# Your objective:
Below are some records. Pull every line that contains the word "lines".

=== Information provided ===

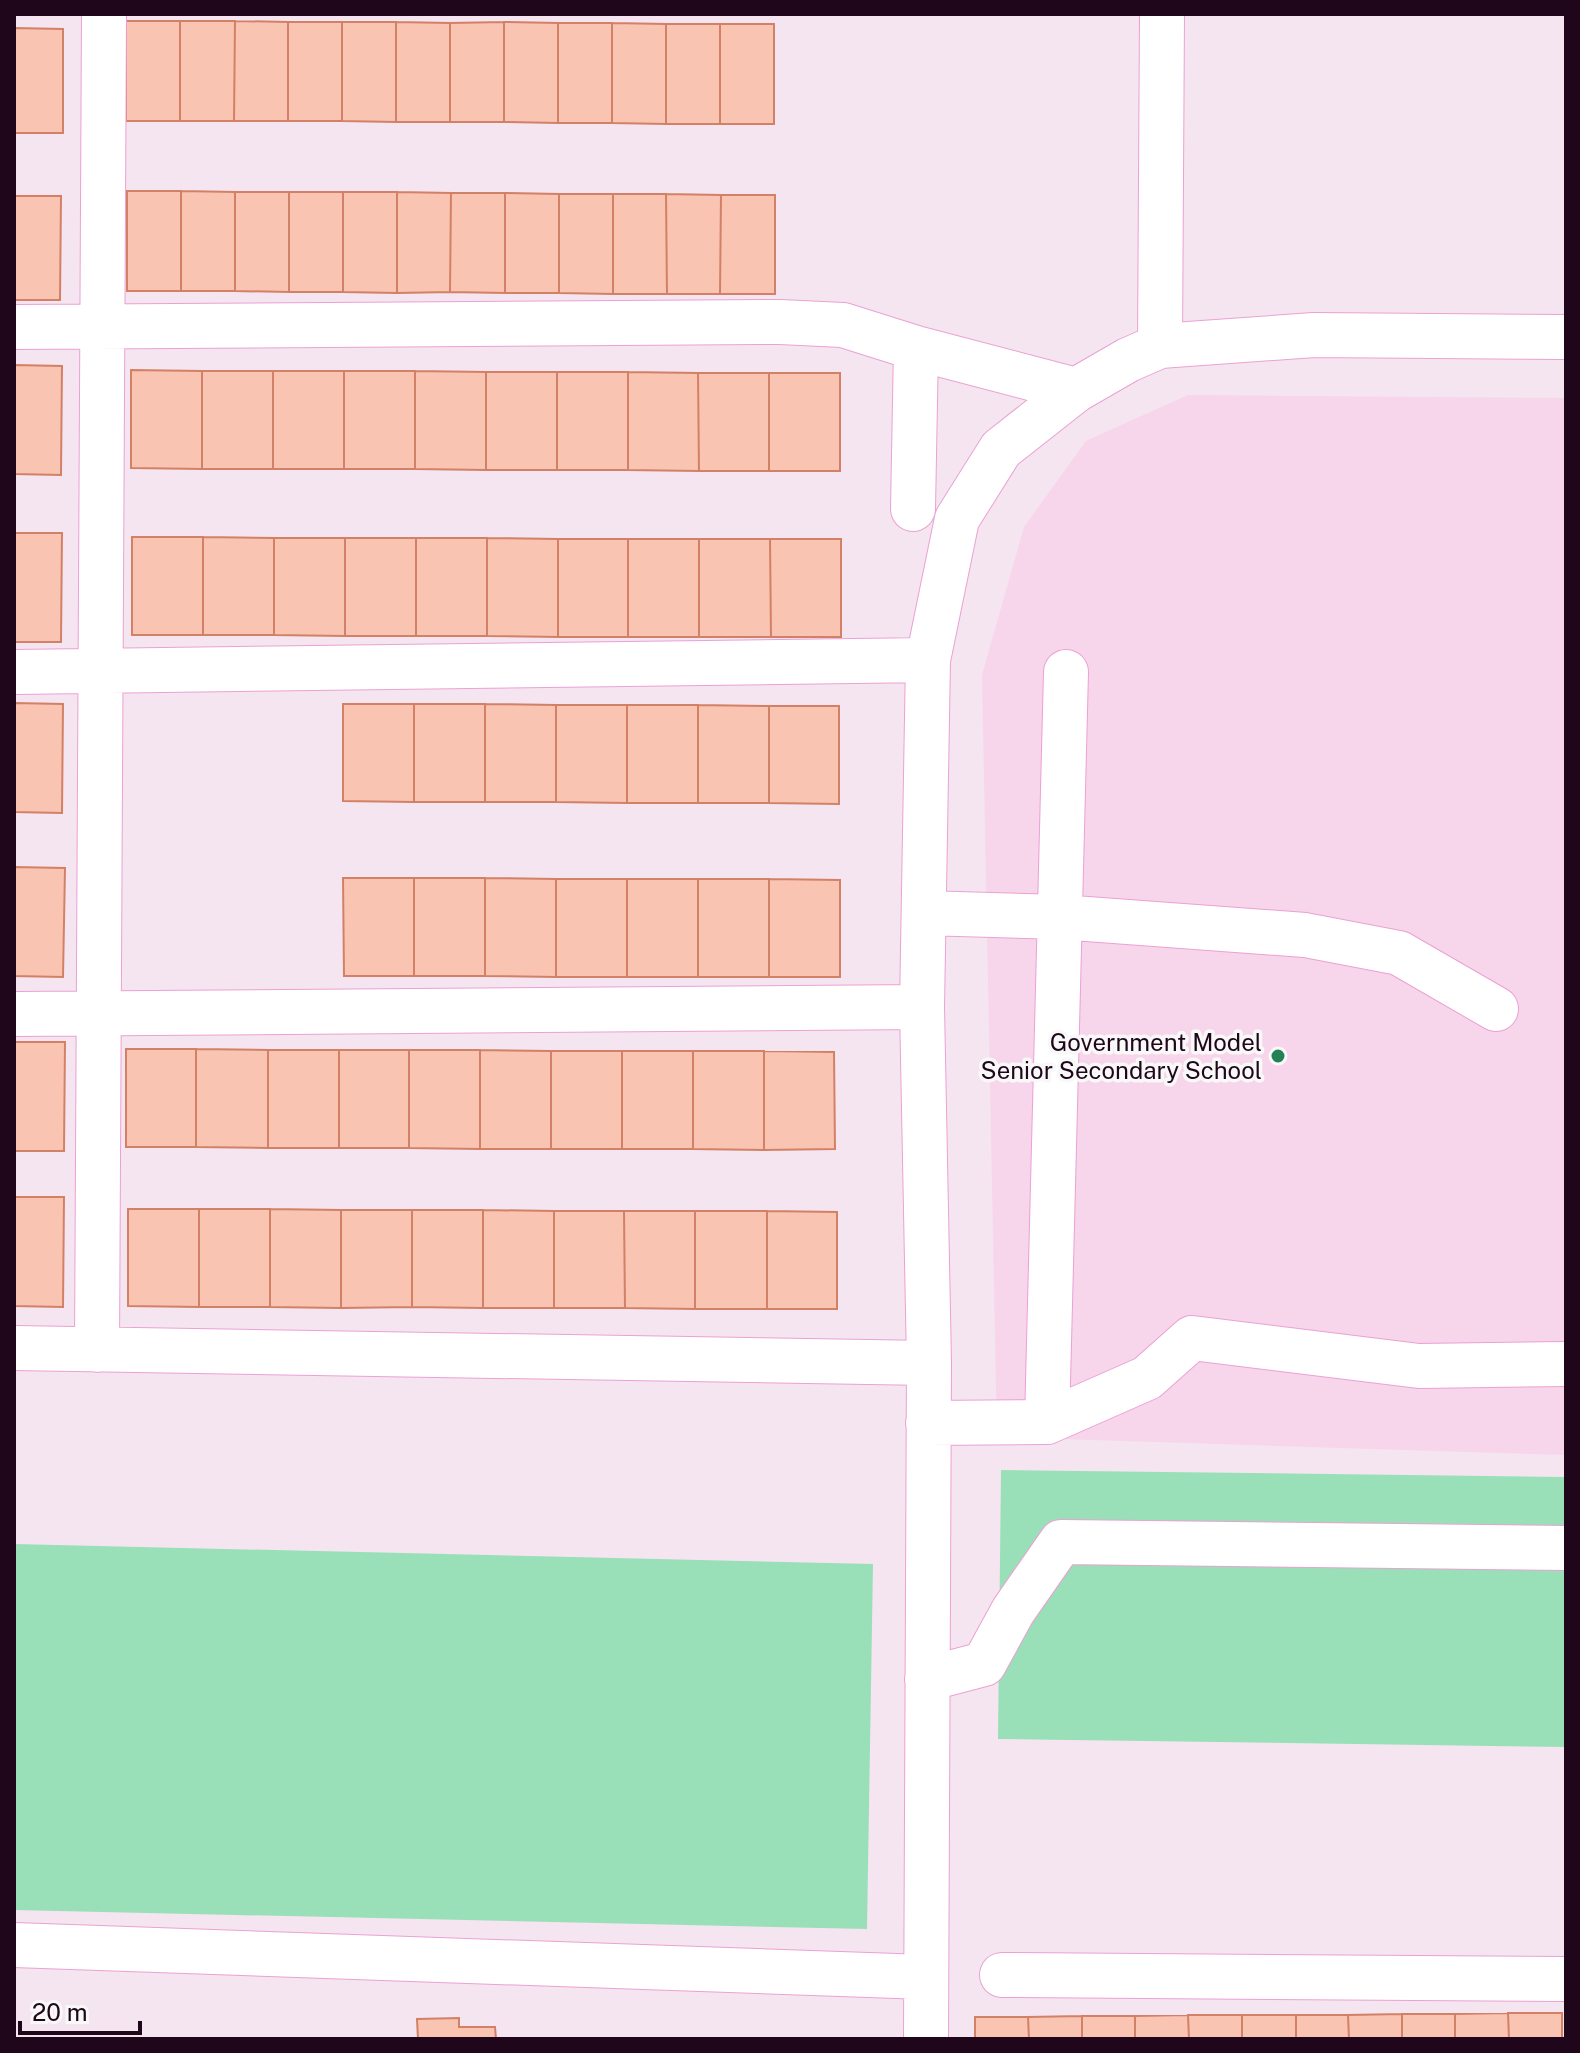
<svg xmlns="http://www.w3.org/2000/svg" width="1580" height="2053" viewBox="0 0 1580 2053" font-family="'Public Sans',sans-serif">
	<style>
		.built { fill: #f7d5eb }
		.green { fill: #99e0b8 }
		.building { fill: #f9c4b2; stroke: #d38166; stroke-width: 2 }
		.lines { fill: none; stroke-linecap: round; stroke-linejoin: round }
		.minor-casing { stroke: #eba1d4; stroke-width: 46 }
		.minor { stroke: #fff; stroke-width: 44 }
		.poi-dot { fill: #258056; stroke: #f8f8f8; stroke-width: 3 }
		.labels { text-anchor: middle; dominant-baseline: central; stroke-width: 7; stroke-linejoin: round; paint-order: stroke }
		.poi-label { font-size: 24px; fill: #20061a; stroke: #f8f8f8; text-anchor: end }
	</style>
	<rect width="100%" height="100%" fill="#f5e5f0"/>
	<path class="built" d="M 1188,395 L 1566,398 L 1566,1455 L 997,1437 L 982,675 L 1024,527 L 1086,441 Z"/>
	<path class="green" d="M 1001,1470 L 1566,1477 L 1566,1747 L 998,1739 Z
		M 14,1544 L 873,1564 L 867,1929 L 14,1910 Z"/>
	<path class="building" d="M 126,21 L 180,21 L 180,121 L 126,121 Z
		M 180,21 L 235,21 L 234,121 L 180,121 Z
		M 235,21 L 288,22 L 288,121 L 234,121 Z
		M 288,22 L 342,22 L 342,121 L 288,121 Z
		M 342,22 L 396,22 L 396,122 L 342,121 Z
		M 396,22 L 450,23 L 450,122 L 396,122 Z
		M 504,22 L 504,122 L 450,122 L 450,23 Z
		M 504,22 L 558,23 L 558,123 L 504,122 Z
		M 558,23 L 612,23 L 612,123 L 558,123 Z
		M 612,23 L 666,24 L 666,124 L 612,123 Z
		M 666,24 L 720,24 L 720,124 L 666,124 Z
		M 720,24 L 774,24 L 774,124 L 720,124 Z
		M 14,28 L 63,29 L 63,133 L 14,133 Z
		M 127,191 L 181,191 L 181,291 L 127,291 Z
		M 181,191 L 235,192 L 235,291 L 181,291 Z
		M 235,192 L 289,192 L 289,292 L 235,291 Z
		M 289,192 L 343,192 L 343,292 L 289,292 Z
		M 343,192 L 397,192 L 397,293 L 343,292 Z
		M 397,192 L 451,193 L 450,292 L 397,293 Z
		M 451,193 L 505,193 L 505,293 L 450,292 Z
		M 505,193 L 559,194 L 559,293 L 505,293 Z
		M 559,194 L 613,194 L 613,294 L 559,293 Z
		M 613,194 L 666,194 L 667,294 L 613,294 Z
		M 666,194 L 721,195 L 720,294 L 667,294 Z
		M 721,195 L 775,195 L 775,294 L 720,294 Z
		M 14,196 L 61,196 L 60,300 L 14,300 Z
		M 14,365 L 62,366 L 61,475 L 14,474 Z
		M 131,370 L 202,371 L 202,469 L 131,468 Z
		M 202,371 L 273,371 L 273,469 L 202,469 Z
		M 273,371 L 344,371 L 344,469 L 273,469 Z
		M 344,371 L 415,371 L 415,469 L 344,469 Z
		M 415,371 L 486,372 L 486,470 L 415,469 Z
		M 486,372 L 557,372 L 557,470 L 486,470 Z
		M 557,372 L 628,372 L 628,470 L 557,470 Z
		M 628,372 L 698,373 L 699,471 L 628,470 Z
		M 698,373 L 769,373 L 769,471 L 699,471 Z
		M 769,373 L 840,373 L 840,471 L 769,471 Z
		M 14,533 L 62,533 L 61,642 L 14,642 Z
		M 132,537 L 203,537 L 203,635 L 132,635 Z
		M 203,537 L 274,538 L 274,635 L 203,635 Z
		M 274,538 L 345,538 L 345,636 L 274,635 Z
		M 345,538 L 416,538 L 416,636 L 345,636 Z
		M 416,538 L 487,538 L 487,636 L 416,636 Z
		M 487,538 L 558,539 L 558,637 L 487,636 Z
		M 558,539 L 628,539 L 628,637 L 558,637 Z
		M 628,539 L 699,539 L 699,637 L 628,637 Z
		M 699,539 L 770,539 L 771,637 L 699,637 Z
		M 770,539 L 841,539 L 841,637 L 771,637 Z
		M 14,703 L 63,704 L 62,813 L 14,812 Z
		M 343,704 L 414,704 L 414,802 L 343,801 Z
		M 414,704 L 485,704 L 485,802 L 414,802 Z
		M 485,704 L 556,705 L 556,802 L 485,802 Z
		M 556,705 L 627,705 L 627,803 L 556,802 Z
		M 627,705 L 698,705 L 698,803 L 627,803 Z
		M 698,705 L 769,706 L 769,803 L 698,803 Z
		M 769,706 L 839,706 L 839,804 L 769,803 Z
		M 14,867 L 65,868 L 63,977 L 14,976 Z
		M 343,878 L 414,878 L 414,976 L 344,976 Z
		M 414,878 L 485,878 L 485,976 L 414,976 Z
		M 485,878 L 556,879 L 556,977 L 485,976 Z
		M 556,879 L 627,879 L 627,977 L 556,977 Z
		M 627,879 L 698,879 L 698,977 L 627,977 Z
		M 698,879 L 769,879 L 769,977 L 698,977 Z
		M 769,879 L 840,880 L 840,977 L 769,977 Z
		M 14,1042 L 65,1042 L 64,1151 L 14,1151 Z
		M 126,1049 L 196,1049 L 196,1147 L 126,1147 Z
		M 196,1049 L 268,1050 L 268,1148 L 196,1147 Z
		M 268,1050 L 339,1050 L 339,1148 L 268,1148 Z
		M 339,1050 L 409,1050 L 409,1148 L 339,1148 Z
		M 409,1050 L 480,1050 L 480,1149 L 409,1148 Z
		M 480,1050 L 551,1051 L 551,1149 L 480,1149 Z
		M 551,1051 L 622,1051 L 622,1149 L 551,1149 Z
		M 622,1051 L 693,1051 L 693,1149 L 622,1149 Z
		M 693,1051 L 764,1051 L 764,1150 L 693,1149 Z
		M 764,1051 L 834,1052 L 835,1149 L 764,1150 Z
		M 14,1197 L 64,1197 L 63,1307 L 14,1306 Z
		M 128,1209 L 199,1209 L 199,1307 L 128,1306 Z
		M 199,1209 L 270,1209 L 270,1307 L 199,1307 Z
		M 270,1209 L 341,1210 L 341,1308 L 270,1307 Z
		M 341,1210 L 412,1210 L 412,1307 L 341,1308 Z
		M 412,1210 L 483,1210 L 483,1308 L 412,1307 Z
		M 483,1210 L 554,1211 L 554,1308 L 483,1308 Z
		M 554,1211 L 624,1211 L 625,1308 L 554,1308 Z
		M 624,1211 L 695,1211 L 695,1309 L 625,1308 Z
		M 695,1211 L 767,1211 L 767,1309 L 695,1309 Z
		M 767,1211 L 837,1212 L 837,1309 L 767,1309 Z
		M 1508,2013 L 1562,2013 L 1562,2039 L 1509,2039 Z
		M 1508,2013 L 1509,2039 L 1455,2039 L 1455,2014 Z
		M 1402,2014 L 1455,2014 L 1455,2039 L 1402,2039 Z
		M 1402,2014 L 1402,2039 L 1349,2039 L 1348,2015 Z
		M 1188,2015 L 1189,2039 L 1135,2039 L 1135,2016 Z
		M 1188,2015 L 1242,2015 L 1242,2039 L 1189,2039 Z
		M 1242,2015 L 1296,2015 L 1296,2039 L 1242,2039 Z
		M 1296,2015 L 1348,2015 L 1349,2039 L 1296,2039 Z
		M 1082,2016 L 1082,2039 L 1029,2039 L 1028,2017 Z
		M 1082,2016 L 1135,2016 L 1135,2039 L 1082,2039 Z
		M 975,2017 L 1028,2017 L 1029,2039 L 975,2039 Z
		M 459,2018 L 459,2027 L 495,2027 L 496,2039 L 418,2039 L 417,2019 Z"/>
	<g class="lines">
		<g class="minor-casing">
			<path id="minor" d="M 14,327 L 780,322 L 843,325 L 916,348 L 1076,390
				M 1160,346 L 1162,14
				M 913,509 L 916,348
				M 14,672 L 928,660
				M 924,913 L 1060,917 L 1305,935 L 1399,953 L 1496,1009
				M 14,1014 L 922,1007
				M 14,1348 L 929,1363
				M 97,1350 L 104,14
				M 1047,1422 L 1066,672
				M 928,1423 L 1047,1422 L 1147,1378 L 1192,1338 L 1419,1366 L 1566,1364
				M 927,1679 L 984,1664 L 1013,1611 L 1061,1542 L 1566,1548
				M 14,1945 L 925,1977
				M 1002,1975 L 1566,1979
				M 926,2039 L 929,1363 L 922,1007 L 928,660 L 957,519 L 1001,449 L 1076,390 L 1128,360 L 1160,346 L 1314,335 L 1566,337"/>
		</g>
		<use href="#minor" class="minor"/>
	</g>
	<circle class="poi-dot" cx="1278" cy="1056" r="8"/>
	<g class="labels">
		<g class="poi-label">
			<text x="1262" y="1042">Government Model<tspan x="1262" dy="28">Senior Secondary School</tspan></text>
		</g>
	</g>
	<rect width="1580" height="2053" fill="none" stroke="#20061a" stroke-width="32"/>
	<path d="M20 2021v12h120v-12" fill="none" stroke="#20061a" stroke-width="4"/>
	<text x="32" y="2021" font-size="24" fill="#20061a" stroke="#f8f8f8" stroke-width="6" paint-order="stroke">20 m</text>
</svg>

===

# Answer below:
		.lines { fill: none; stroke-linecap: round; stroke-linejoin: round }
	<g class="lines">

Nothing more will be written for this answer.